▸ YOUR GOAL:
Select and reproduce each line of the listing below that bears the string "jurnal".

▸ DATASET RECORDS:
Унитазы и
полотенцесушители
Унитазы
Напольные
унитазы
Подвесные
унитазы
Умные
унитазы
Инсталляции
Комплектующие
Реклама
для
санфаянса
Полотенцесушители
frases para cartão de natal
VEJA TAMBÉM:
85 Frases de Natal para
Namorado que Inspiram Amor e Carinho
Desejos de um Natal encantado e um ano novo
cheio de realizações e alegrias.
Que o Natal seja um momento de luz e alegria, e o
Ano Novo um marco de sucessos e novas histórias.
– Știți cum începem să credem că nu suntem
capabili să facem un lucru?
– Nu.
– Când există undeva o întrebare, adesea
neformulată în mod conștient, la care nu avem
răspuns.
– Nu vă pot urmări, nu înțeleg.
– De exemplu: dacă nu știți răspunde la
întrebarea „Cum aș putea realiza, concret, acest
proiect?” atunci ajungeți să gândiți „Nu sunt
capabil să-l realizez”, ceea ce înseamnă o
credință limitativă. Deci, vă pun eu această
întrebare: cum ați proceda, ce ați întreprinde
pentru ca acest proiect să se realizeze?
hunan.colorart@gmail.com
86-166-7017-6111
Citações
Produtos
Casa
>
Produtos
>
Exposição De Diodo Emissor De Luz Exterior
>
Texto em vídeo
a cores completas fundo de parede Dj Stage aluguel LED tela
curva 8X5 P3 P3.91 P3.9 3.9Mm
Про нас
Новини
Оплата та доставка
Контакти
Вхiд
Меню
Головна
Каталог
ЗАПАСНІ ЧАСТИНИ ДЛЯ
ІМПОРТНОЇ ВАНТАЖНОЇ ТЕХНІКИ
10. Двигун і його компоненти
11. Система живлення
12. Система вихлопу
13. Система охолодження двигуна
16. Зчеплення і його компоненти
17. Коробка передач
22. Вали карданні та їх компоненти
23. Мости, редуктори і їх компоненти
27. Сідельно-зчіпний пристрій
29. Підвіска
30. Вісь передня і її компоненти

...

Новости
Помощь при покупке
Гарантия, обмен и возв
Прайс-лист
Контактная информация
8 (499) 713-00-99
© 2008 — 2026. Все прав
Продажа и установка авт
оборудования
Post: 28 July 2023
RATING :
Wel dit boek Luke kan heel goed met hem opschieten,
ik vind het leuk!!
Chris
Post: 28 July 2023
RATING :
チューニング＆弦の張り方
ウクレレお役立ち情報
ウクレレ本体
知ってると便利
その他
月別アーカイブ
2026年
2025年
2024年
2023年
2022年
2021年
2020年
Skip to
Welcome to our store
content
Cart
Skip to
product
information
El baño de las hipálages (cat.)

--

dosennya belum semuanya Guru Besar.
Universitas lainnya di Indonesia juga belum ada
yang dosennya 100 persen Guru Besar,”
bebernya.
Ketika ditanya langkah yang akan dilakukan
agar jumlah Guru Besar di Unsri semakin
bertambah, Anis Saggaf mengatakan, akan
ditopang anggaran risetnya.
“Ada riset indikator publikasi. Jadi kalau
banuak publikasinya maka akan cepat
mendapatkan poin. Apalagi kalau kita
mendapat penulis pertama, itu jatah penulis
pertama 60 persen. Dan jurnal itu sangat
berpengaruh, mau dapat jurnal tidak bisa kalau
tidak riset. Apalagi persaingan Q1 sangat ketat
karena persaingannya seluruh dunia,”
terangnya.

▸ TASK OUTPUT:
pertama 60 persen. Dan jurnal itu sangat
berpengaruh, mau dapat jurnal tidak bisa kalau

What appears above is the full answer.